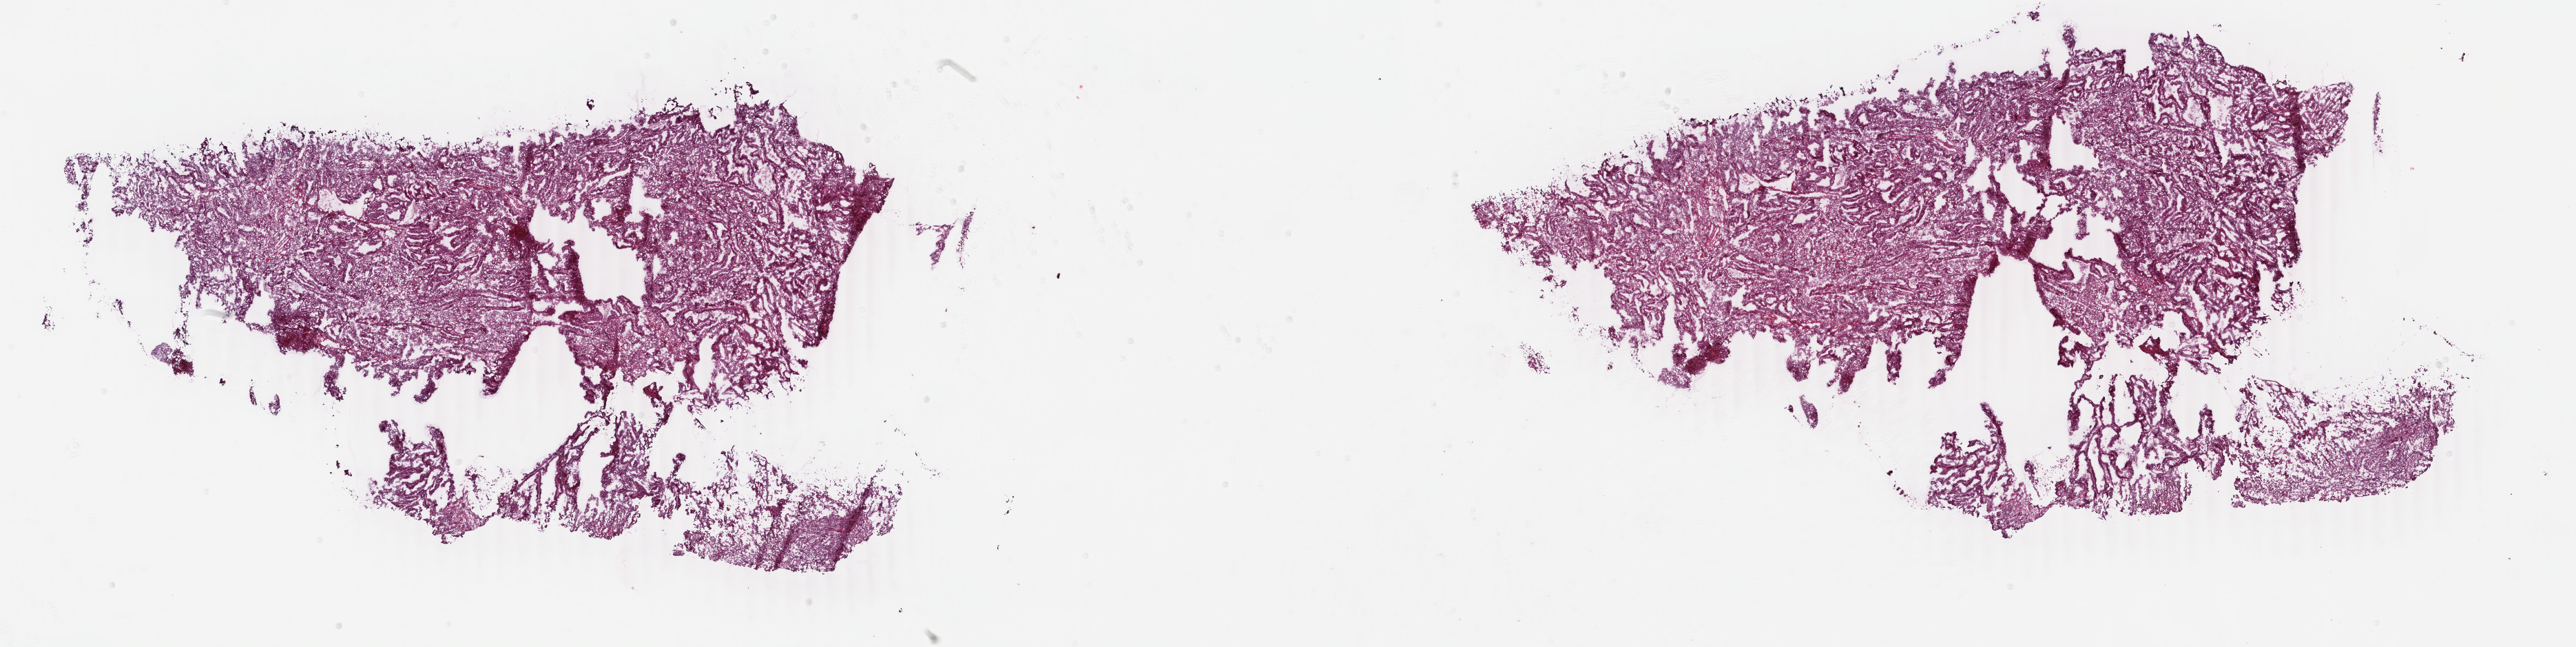
Whole-slide histology image, H&E-stained, low-resolution overview of the scanned area, about 29.7 x 7.5 mm (slide scanned at 40x). Frozen section from the bottom of the tissue portion. Primary tumour sample from the uterus. Female, age 82 years at initial diagnosis. Histologic grade: G1 (well differentiated). Slide review estimates, as recorded: tumour cells 83%, tumour nuclei 85%, normal cells 2%, stromal cells 5%, necrosis 10%. Infiltration values recorded for this section: lymphocyte infiltration 1%, monocyte infiltration 3%, neutrophil infiltration 1%.
- pathologic diagnosis: Endometrioid adenocarcinoma, NOS (endometrium)
- FIGO stage: IB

= = = = = = =

== About this exercise ==
Please restate word for word only the lines from the one with "- pathologic diagnosis: Endometrioid" through the final line of the listing above, both of them included.

== Written response ==
- pathologic diagnosis: Endometrioid adenocarcinoma, NOS (endometrium)
- FIGO stage: IB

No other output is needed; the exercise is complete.